South Carolina is the birthplace of a lot of famous people, but do you know the ones who took their last breath in our beautiful state? Here are 14 famous people who may not have been born here, but lived here and died here.
We’re aware that these uncertain times are limiting many aspects of life as we all practice social and physical distancing. While we’re continuing to feature destinations that make our state wonderful, we don’t expect or encourage you to go check them out immediately. We believe that supporting local attractions is important now more than ever and we hope our articles inspire your future adventures! And on that note, please nominate your favorite local business that could use some love right now:
1. Marva Collins (Civil Rights Activist & Educator) 1936-2015
She was an extraordinary woman who developed a school for, who others claimed to be, children who could not learn. She developed the Collins Method, a method of teaching these students that yielded a high rate of graduates. Sadly, this woman who had fought so hard for the children of America took her last breath in Beaufort, SC. She had been on hospice care for a period of time.
2. William Westmoreland (U.S. Army General) 1914-2005
William Westmoreland was a 4-star General who oversaw troops in Vietnam. He had been named "Man of the Year" by Time Magazine in 1965. After his retirement from the military he moved to Charleston, SC, where he was a public speaker for a short time. He passed away July 18, 2005 at a retirement home in Charleston. He had been married to his wife for approximately 58 years and they had raised three children.
3. Septima Poinsette Clark (Civil Rights Activist & Educator) 1898-1987
She became a teacher in a time when it was difficult for her to find a job. She became an activist for the advancement of the African-American people and for their education. She fought hard for others and prevailed. In 1979, Jimmy Carter gave her the Living Legacy Award and in 1982, she received The Order of the Palmetto, which is the highest civilian honor. She passed away on Johns Island but her legacy lives on.
4. Charles Cotesworth Pinckney (Diplomat & Military Leader) 1746-1825
Charles Pinckney worked as a legislator, as George Washington's aide, became a brigadier general, and was named U.S. Minister of France. He died where he was born in Charleston.
5. Melvin Purvis (Civil Servant/FBI Agent) 1903-1960
He's the FBI Agent from the little town of Timmonsville, SC who "got Dillinger". In fact, he hunted down quite a few of the big bad guys in his day. Unfortunately, something went wrong somewhere along the line and either by mistake or intent, he shot himself in the head in Florence, SC.
6. Strom Thurmond (Governor & U.S. Representative) 1902-2003
Strom Thurmond was born in Edgefield, SC and was famously known as the oldest person to serve in Congress. He was also known for his stance on segregation. Strom Thurmond died in the same town he was born in, Edgefield, SC.

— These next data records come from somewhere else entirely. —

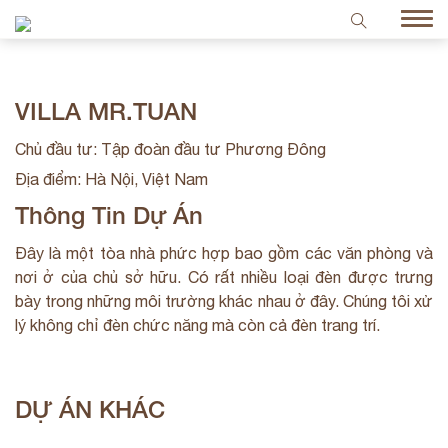
VILLA MR.TUAN
Chủ đầu tư: Tập đoàn đầu tư Phương Đông
Địa điểm: Hà Nội, Việt Nam
Thông Tin Dự Án
Đây là một tòa nhà phức hợp bao gồm các văn phòng và
nơi ở của chủ sở hữu. Có rất nhiều loại đèn được trưng
bày trong những môi trường khác nhau ở đây. Chúng tôi xử
lý không chỉ đèn chức năng mà còn cả đèn trang trí.
DỰ ÁN KHÁC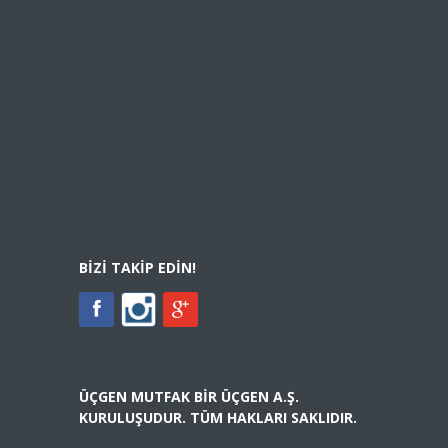
BIZI TAKIP EDIN!
ÜÇGEN MUTFAK BIR ÜÇGEN A.Ş.
KURULUŞUDUR. TÜM HAKLARI SAKLIDIR.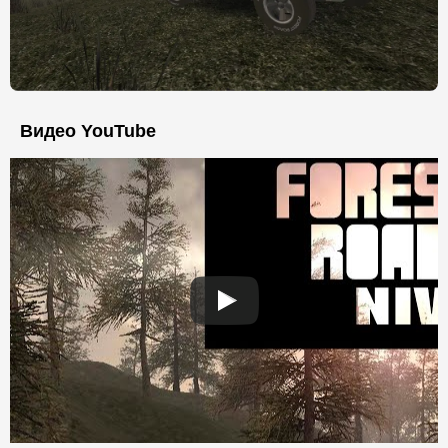
Видео YouTube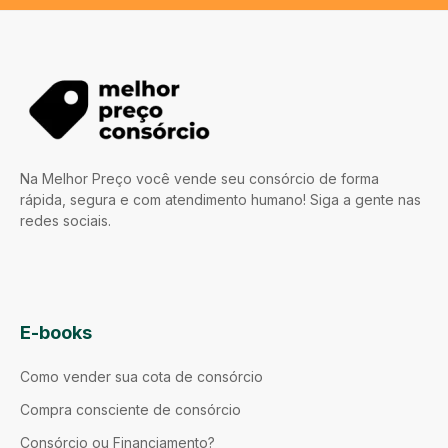
Na Melhor Preço você vende seu consórcio de forma
rápida, segura e com atendimento humano! Siga a gente nas
redes sociais.
E-books
Como vender sua cota de consórcio
Compra consciente de consórcio
Consórcio ou Financiamento?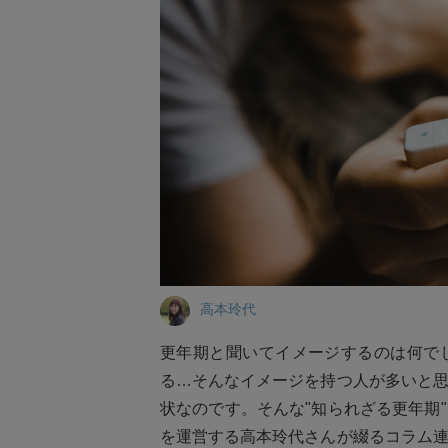
高本玲代
更年期と聞いてイメージするのは何で
る…そんなイメージを持つ人が多いと
状なのです。そんな"知られざる更年期
を運営する高本玲代さんが綴るコラム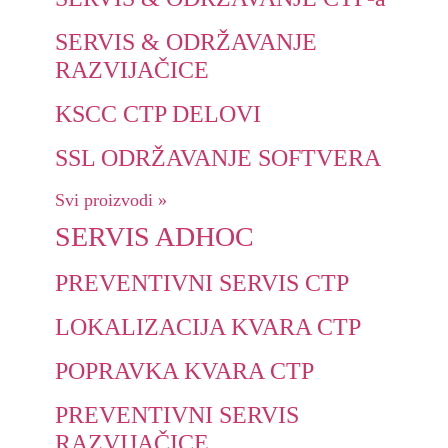
SERVIS & ODRŽAVANJE
RAZVIJAČICE
KSCC CTP DELOVI
SSL ODRŽAVANJE SOFTVERA
Svi proizvodi »
SERVIS ADHOC
PREVENTIVNI SERVIS CTP
LOKALIZACIJA KVARA CTP
POPRAVKA KVARA CTP
PREVENTIVNI SERVIS
RAZVIJAČICE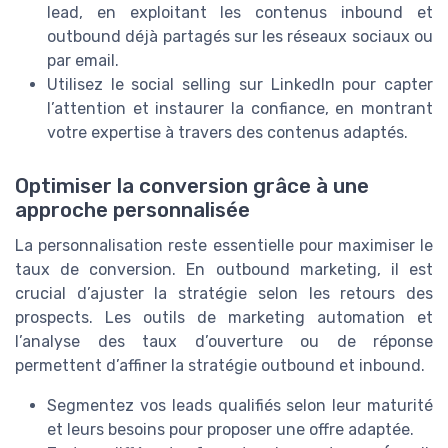
lead, en exploitant les contenus inbound et
outbound déjà partagés sur les réseaux sociaux ou
par email.
Utilisez le social selling sur LinkedIn pour capter
l’attention et instaurer la confiance, en montrant
votre expertise à travers des contenus adaptés.
Optimiser la conversion grâce à une
approche personnalisée
La personnalisation reste essentielle pour maximiser le
taux de conversion. En outbound marketing, il est
crucial d’ajuster la stratégie selon les retours des
prospects. Les outils de marketing automation et
l’analyse des taux d’ouverture ou de réponse
permettent d’affiner la stratégie outbound et inbound.
Segmentez vos leads qualifiés selon leur maturité
et leurs besoins pour proposer une offre adaptée.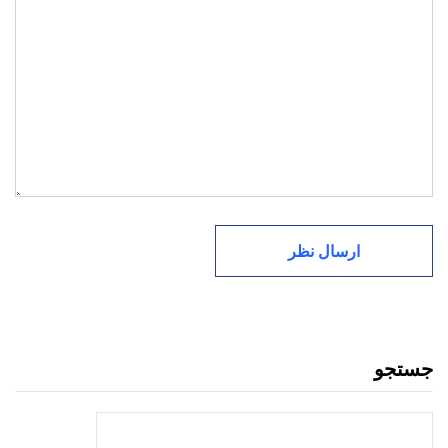
جستجو
جستجو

7. Shoeless Joe Jackson (Baseball Player) 1887-1951
Shoeless Joe Jackson was a major league baseball player who hit some hard times in the later part of his career. He then moved back to South Carolina to Greenville where he passed December 5, 1951.

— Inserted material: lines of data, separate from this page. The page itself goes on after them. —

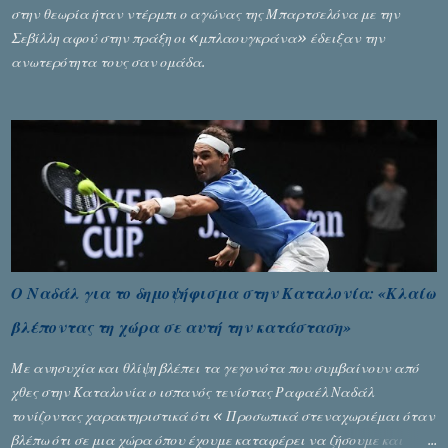
στην θεωρία ήταν ντέρμπι ο αγώνας της Μπαρτσελόνα με την
Σεβίλλη αφού στην πράξη οι «μπλαουγκράνα» έδειξαν την
ανωτερότητα τους σαν ομάδα.
Ο Ναδάλ για το δημοψήφισμα στην Καταλονία: «Κλαίω
βλέποντας τη χώρα σε αυτή την κατάσταση»
Με ανησυχία και θλίψη βλέπει τα γεγονότα που συμβαίνουν από
χθες στην Καταλονία ο ισπανός τενίστας Ραφαέλ Ναδάλ
τονίζοντας χαρακτηριστικά ότι « Προσωπικά στεναχωριέμαι όταν
βλέπω ότι σε μια χώρα όπου έχουμε καταφέρει να ζήσουμε και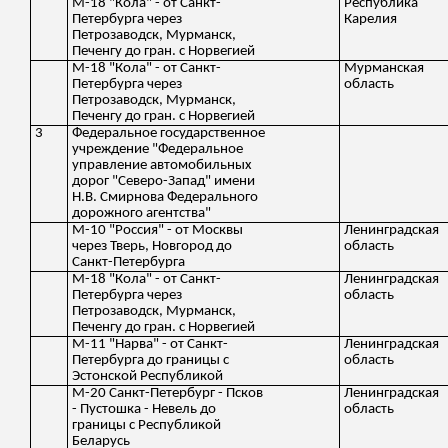
М-18 "Кола" - от Санкт-
Республика
Петербурга через
Карелия
Петрозаводск, Мурманск,
Печенгу до гран. с Норвегией
М-18 "Кола" - от Санкт-
Мурманская
Петербурга через
область
Петрозаводск, Мурманск,
Печенгу до гран. с Норвегией
3
Федеральное государственное
учреждение "Федеральное
управление автомобильных
дорог "Северо-Запад" имени
Н.В. Смирнова Федерального
дорожного агентства"
М-10 "Россия" - от Москвы
Ленинградская
через Тверь, Новгород до
область
Санкт-Петербурга
М-18 "Кола" - от Санкт-
Ленинградская
Петербурга через
область
Петрозаводск, Мурманск,
Печенгу до гран. с Норвегией
М-11 "Нарва" - от Санкт-
Ленинградская
Петербурга до границы с
область
Эстонской Республикой
М-20 Санкт-Петербург - Псков
Ленинградская
- Пустошка - Невель до
область
границы с Республикой
Беларусь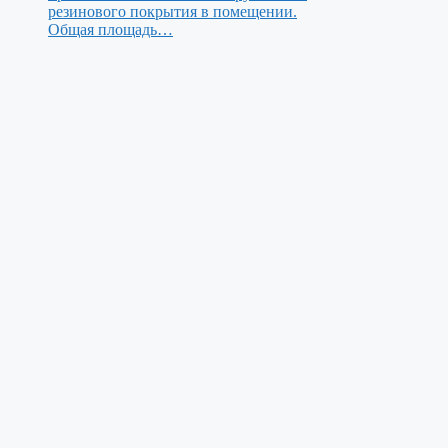
резинового покрытия в помещении.
Общая площадь…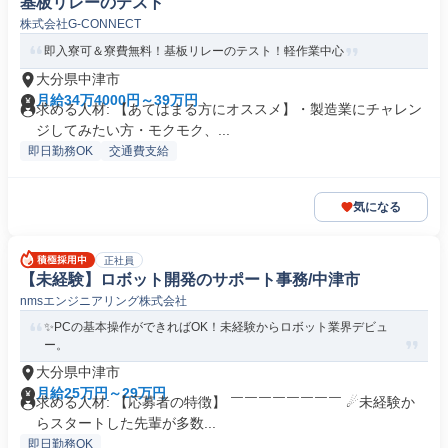
基板リレーのテスト
株式会社G‐CONNECT
即入寮可＆寮費無料！基板リレーのテスト！軽作業中心
大分県中津市
月給34万4000円～39万円
求める人材: 【あてはまる方にオススメ】・製造業にチャレン
ジしてみたい方・モクモク、...
即日勤務OK
交通費支給
気になる
正社員
【未経験】ロボット開発のサポート事務/中津市
nmsエンジニアリング株式会社
✨PCの基本操作ができればOK！未経験からロボット業界デビュ
ー。
大分県中津市
月給25万円～29万円
求める人材: 【応募者の特徴】 ￣￣￣￣￣￣￣￣ ☄未経験か
らスタートした先輩が多数...
即日勤務OK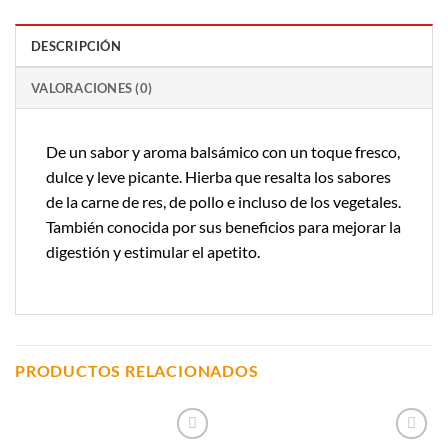
DESCRIPCIÓN
VALORACIONES (0)
De un sabor y aroma balsámico con un toque fresco,
dulce y leve picante. Hierba que resalta los sabores
de la carne de res, de pollo e incluso de los vegetales.
También conocida por sus beneficios para mejorar la
digestión y estimular el apetito.
PRODUCTOS RELACIONADOS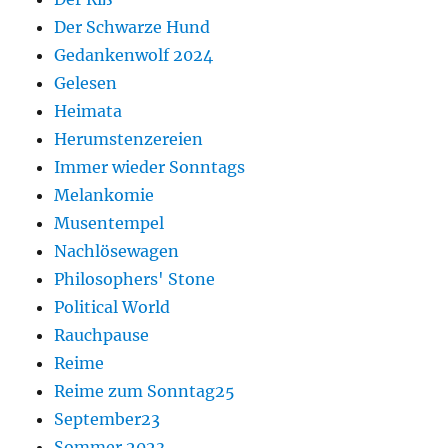
Der Schwarze Hund
Gedankenwolf 2024
Gelesen
Heimata
Herumstenzereien
Immer wieder Sonntags
Melankomie
Musentempel
Nachlösewagen
Philosophers' Stone
Political World
Rauchpause
Reime
Reime zum Sonntag25
September23
Sommer 2023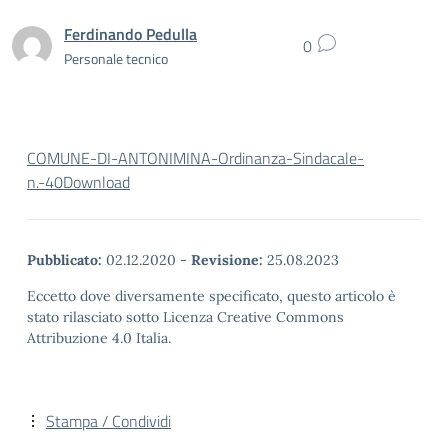
Ferdinando Pedulla
0
Personale tecnico
COMUNE-DI-ANTONIMINA-Ordinanza-Sindacale-
n.-40
Download
Pubblicato:
02.12.2020
-
Revisione:
25.08.2023
Eccetto dove diversamente specificato, questo articolo è
stato rilasciato sotto Licenza Creative Commons
Attribuzione 4.0 Italia.
Stampa / Condividi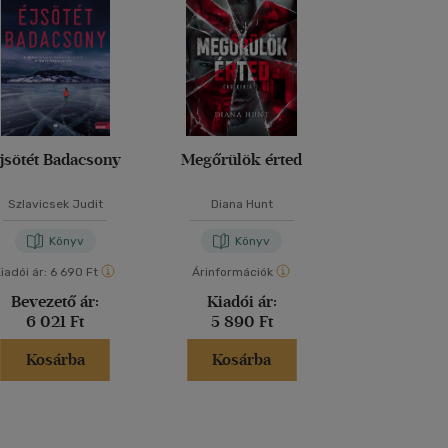
jsötét Badacsony
Megőrülök érted
Őrületbe ke
Szlavicsek Judit
Diana Hunt
Diana Hu
Könyv
Könyv
Kön
iadói ár:
6 690 Ft
Árinformációk
Árinformáci
Bevezető ár:
Kiadói ár:
Borító 
6 021 Ft
5 890 Ft
4 790 
Kosárba
Kosárba
Kosár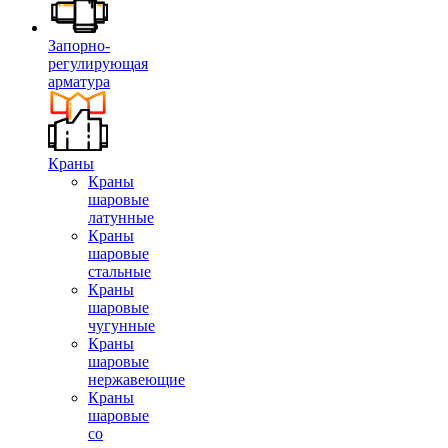
Запорно-
регулирующая
арматура
Краны
Краны
шаровые
латунные
Краны
шаровые
стальные
Краны
шаровые
чугунные
Краны
шаровые
нержавеющие
Краны
шаровые
со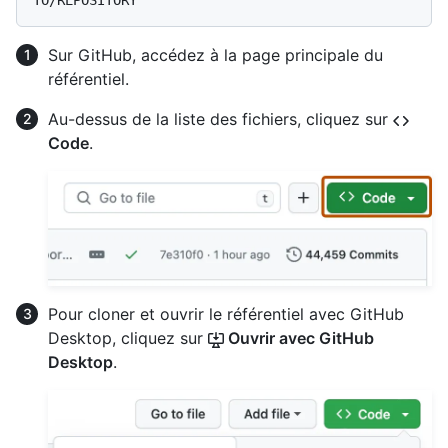
Sur GitHub, accédez à la page principale du
référentiel.
Au-dessus de la liste des fichiers, cliquez sur
Code
.
Pour cloner et ouvrir le référentiel avec GitHub
Desktop, cliquez sur
Ouvrir avec GitHub
Desktop
.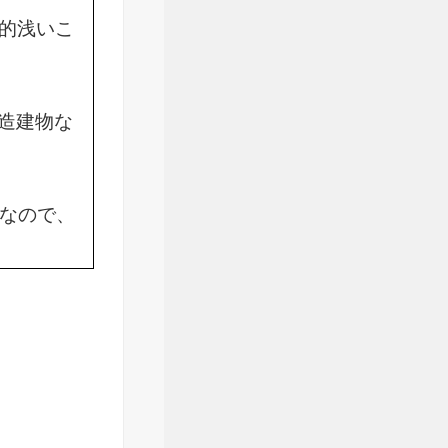
的浅いこ
C造建物な
物なので、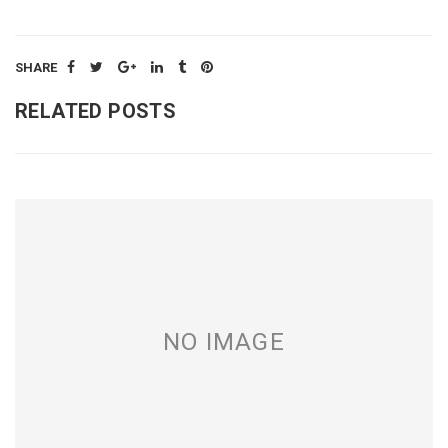
SHARE
RELATED POSTS
NO IMAGE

8. Mickey Spillane (Author) 1918-2006
Mickey Spillane was an author of pulp fiction and crime novels. Probably best known for his character, Mike Hammer. He passed away in Murrell's Inlet, SC.
9. Robert Smalls (Sea Captain & Politician) 1939-1915
Robert didn't start life with a silver spoon in his mouth. He was a slave who broke free. He became a sea captain for a short time and then he was elected into the South Carolina House of Representatives. He served in the State Senate for a few years before moving on to the U.S. House of Representatives in 1874. Robert Smalls was born and died in Beaufort, SC.

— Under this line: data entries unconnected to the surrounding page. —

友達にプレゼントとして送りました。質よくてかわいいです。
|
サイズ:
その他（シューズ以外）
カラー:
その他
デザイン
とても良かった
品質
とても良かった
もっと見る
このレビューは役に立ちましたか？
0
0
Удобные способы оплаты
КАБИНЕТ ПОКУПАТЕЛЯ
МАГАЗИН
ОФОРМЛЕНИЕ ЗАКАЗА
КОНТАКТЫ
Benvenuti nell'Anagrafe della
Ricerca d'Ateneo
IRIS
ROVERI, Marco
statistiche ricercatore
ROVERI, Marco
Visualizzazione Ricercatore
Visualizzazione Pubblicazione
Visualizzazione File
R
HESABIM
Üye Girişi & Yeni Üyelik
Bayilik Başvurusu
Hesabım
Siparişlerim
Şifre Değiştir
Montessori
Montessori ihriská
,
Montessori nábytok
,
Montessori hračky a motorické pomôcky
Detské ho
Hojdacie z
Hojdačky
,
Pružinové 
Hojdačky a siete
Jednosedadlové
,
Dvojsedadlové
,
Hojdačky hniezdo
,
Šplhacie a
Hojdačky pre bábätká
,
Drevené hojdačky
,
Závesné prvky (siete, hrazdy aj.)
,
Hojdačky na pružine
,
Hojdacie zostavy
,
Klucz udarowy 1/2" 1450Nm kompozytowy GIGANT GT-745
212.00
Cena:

10. Joseph Pulitzer (Publisher/Business Leader) 1847-1911
Joseph Pulitzer was an amazing journalist who set people's teeth on edge. He also bought and sold companies until he owned one of the biggest papers in New York. Mr. Pulitzer passed away in Charleston, SC.
11. Charles Pinckney (U.S. Governor, Diplomat, U.S. Representative, Writer) 1757–1824
Charles Pinckney served South Carolina in every way you could possibly think. He did lead a very full life in South Carolina government. He was born and died in Charleston, SC.
12. John Lindsay (Mayor & Lawyer) 1921-2000
John Lindsay was a force to be reckoned with in his formative years in New York. After retirement in 1999, he moved to Hilton Head, SC with his wife. Unfortunately, he passed December 19, 2000.
13. James Dickey (Author, Poet, Literary Critic) 1923-1997
James Dickey served in the Korean War. When he was back in the States, he wrote poetry and won The National Book Award. However, you may know him better as the man who wrote the novel, Deliverance, which was later turned into a movie starring Burt Reynolds. James Dickey died in Columbia, SC.
14. Alonzo J. Ransier (Governor, Civil Rights Activist, U.S. Representative) 1834-1882
Alonzo Ransier was elected lieutenant governor of South Carolina in 1870 and was elected to Congress in 1872. He fought valiantly for civil rights however, he spent his later years as a laborer. He passed away in Charleston, SC, the city of his birth.